Since then he has been given a free hand to run his show. He says he’s hardly censored in the mainland.

The occasional nudity in Tsao’s shows has been accepted in Guangzhou and Beijing since the early 1990s but it has met with numerous complaints in Hong Kong.

“Censorship is more about politics among people,” he says. “Every place has its own social codes.”

On another occasion, Tsao had to change a sequence about death in his Chinese Winds, Chinese Fires program touring in Munich in 1994 after a Chinese student there praised it to the accompanying Guangdong cultural official for allowing the performance on June 4, raising the supervisor’s suspicions on the meaning of the segment.

“Modern dance doesn’t aim to fight against the party or the government,” he says, “It’s about expression of the individual.” He adds that the government sees the performances as “powerless” even if subversive because the audiences are so small.

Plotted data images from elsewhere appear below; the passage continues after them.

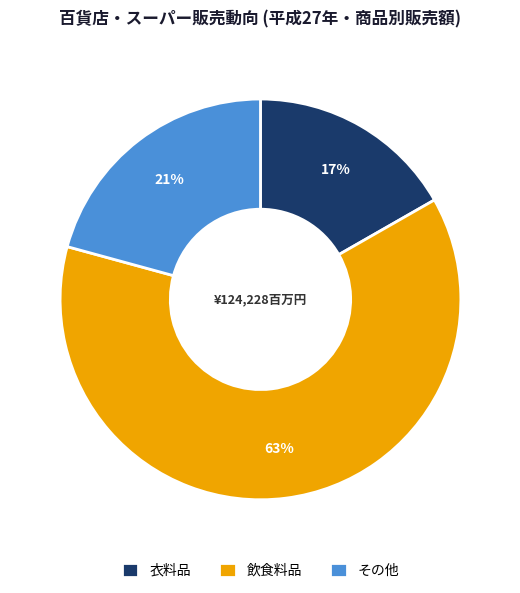

Which category accounts for the majority?

飲食料品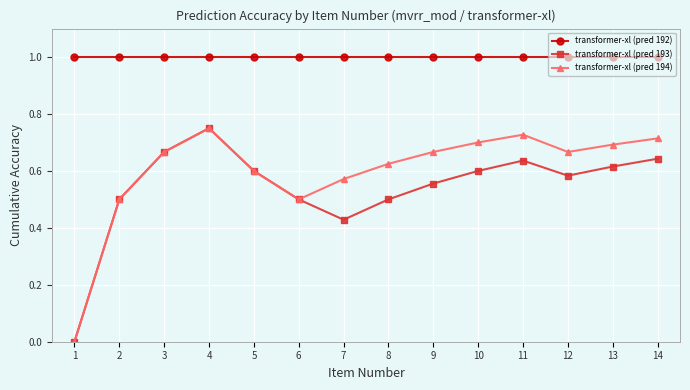

True or false: transformer-xl (pred 194) has more than 2 interior local peaks.

False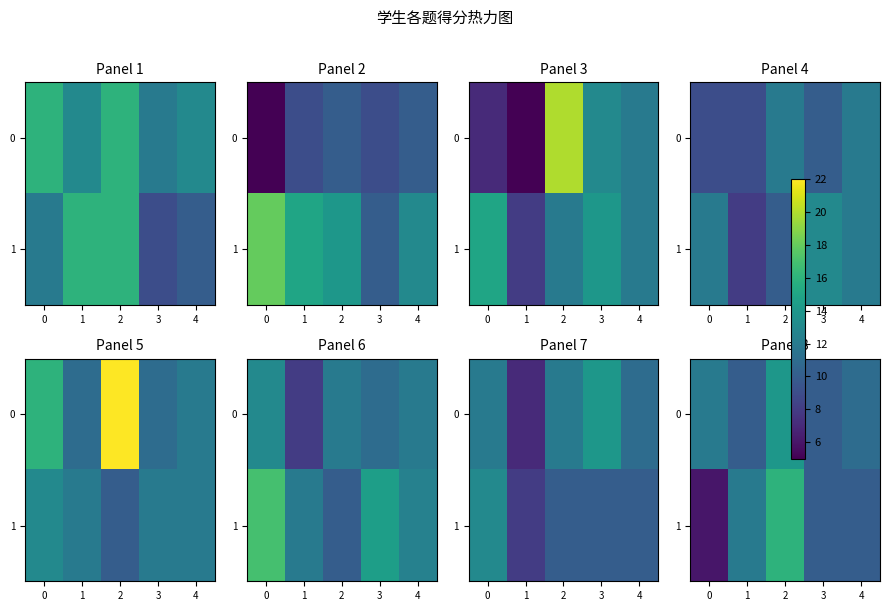

What is the sum of the 1 values at 4 and 0?

16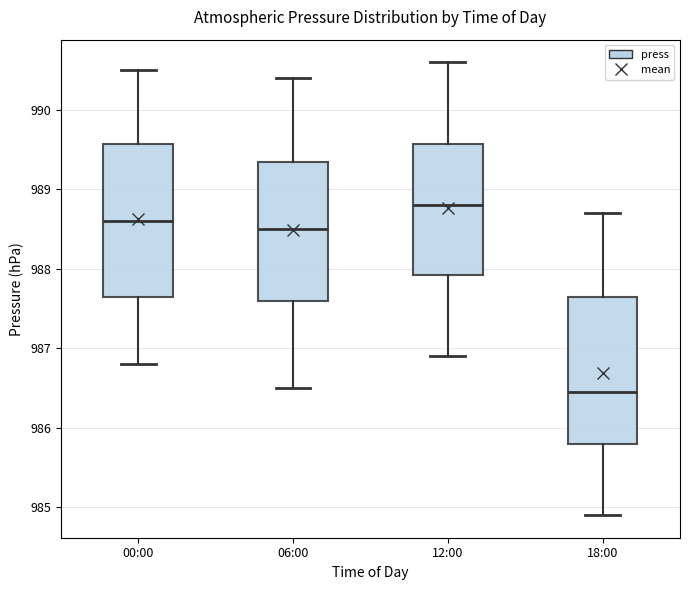

Reading left to right, transcribe this box plot: for each box, give where its median line is, the range the box spans, and where its two whiskers end, as read against the y-axis. The values are not printed on the chart, so give them approximately, as read against the axis.

00:00: median 988.6, box 987.7 to 989.6, whiskers 986.8 to 990.5
06:00: median 988.5, box 987.6 to 989.4, whiskers 986.5 to 990.4
12:00: median 988.8, box 987.9 to 989.6, whiskers 986.9 to 990.6
18:00: median 986.5, box 985.8 to 987.7, whiskers 984.9 to 988.7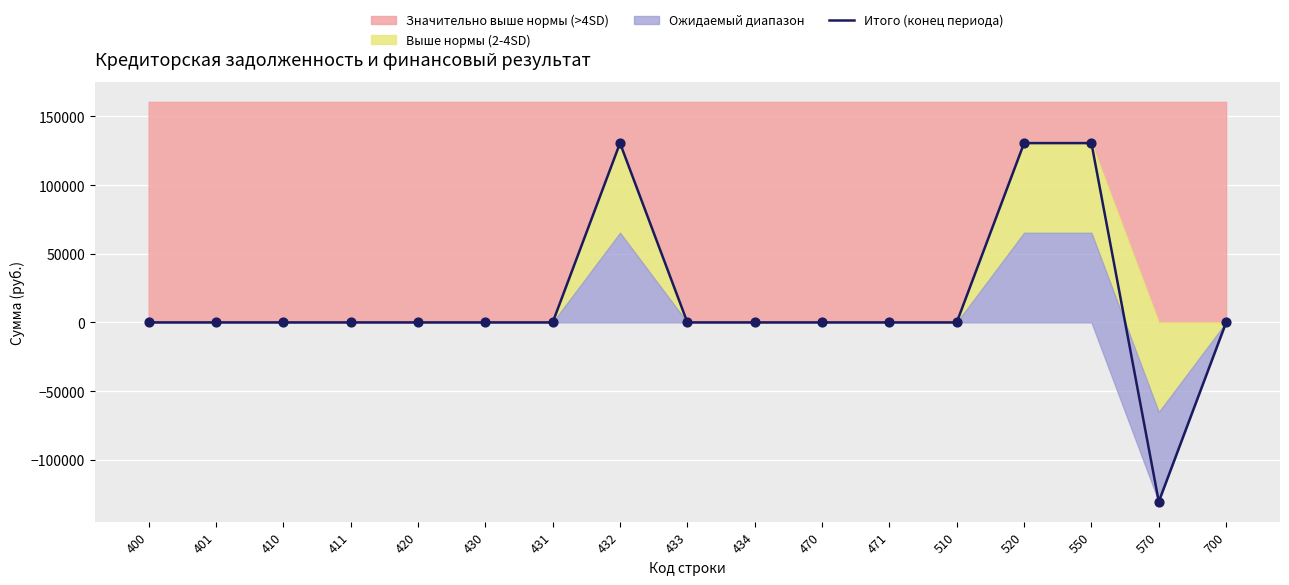

Which has a higher value, 700 or 470?

700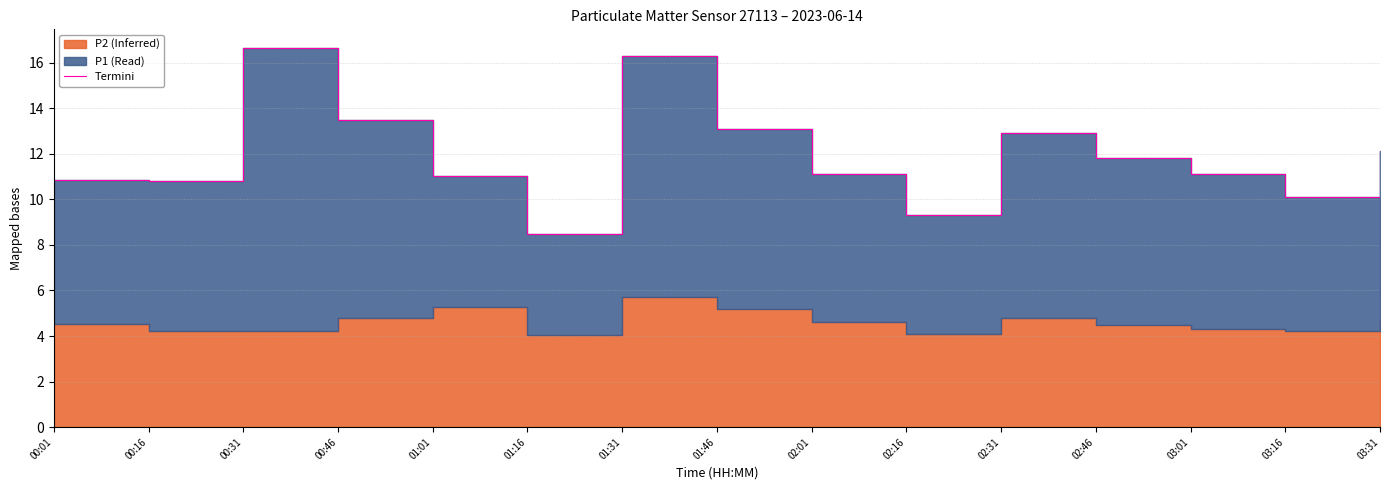

Reading left to right, list all the values displayed in this chart.

00:01=10.9	00:16=10.8	00:31=16.6	00:46=13.5	01:01=11.0	01:16=8.5	01:31=16.3	01:46=13.1	02:01=11.1	02:16=9.3	02:31=12.9	02:46=11.8	03:01=11.1	03:16=10.1	03:31=12.1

A large part of Tsao’s mainland commitment is in teaching. He has taught in the Beijing Dance Academy since 1988 and was later invited to take over the Beijing Modern Dance Company, which he funds solely with his own money. The troupe was selected to showcase modern Chinese arts and culture to journalists covering Beijing’s Olympic bid.

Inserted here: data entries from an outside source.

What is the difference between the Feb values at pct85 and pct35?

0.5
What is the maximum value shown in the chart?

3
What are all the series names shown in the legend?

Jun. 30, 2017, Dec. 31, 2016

In 2004, the troupe achieved national recognition when it accompanied President Hu Jintao on his tour to South America, along with an acrobatic group from Shenyang and a Yunnan folk dance show.

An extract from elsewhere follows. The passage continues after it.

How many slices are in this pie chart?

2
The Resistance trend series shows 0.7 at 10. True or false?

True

Now his Guangdong dance company is creating history again. It became part of a unit comprising the Xinghai Concert Hall and the Guangzhou Symphony Orchestra to be privatized by the government, on direct order from the State Council.

Tsao holds 40 percent of the dance company’s shares, while the provincial government owns the rest. But more than half of the funds still come from his pocket. “The market is what we create. Now we have a brand – the creative beauty of modern dance. That’s what we sell.”

To keep his troupe afloat, Tsao has to choreograph advertising shows for shampoo, credit cards or real estate. But he insists such commercialism doesn’t affect the purity of his art because it is still about creativity.

Perhaps the most reliable source of income comes from overseas, where his dancers earn hundreds of thousands of yuan per tour. He’s taking GMDC to Poland and Denmark this week and all three dance companies to the US and Canada in October.

With salaries of just 2,000 yuan (HK$1,900) a month, Tsao’s dancers must perform in clubs or events to make ends meet. Even Tsao confesses he’s so busy running the dance companies that he can only choreograph a new show every two years.

But he is optimistic. “The day modern dance came to China, we started to liberate our bodies. Our Renaissance has started, because the Renaissance in the West was about liberation of the body.”

He fondly tells me even official dance competitions are allowing modern dance moves. Such steps are unstoppable. Just look at the way the Chinese dress these days, Tsao says, his eyes glittering.

“After centuries of ignoring the body,” he adds, “youngsters are accepting the body and enjoying the body. As they start to learn about the body, they’ll change their thinking, and eventually China.”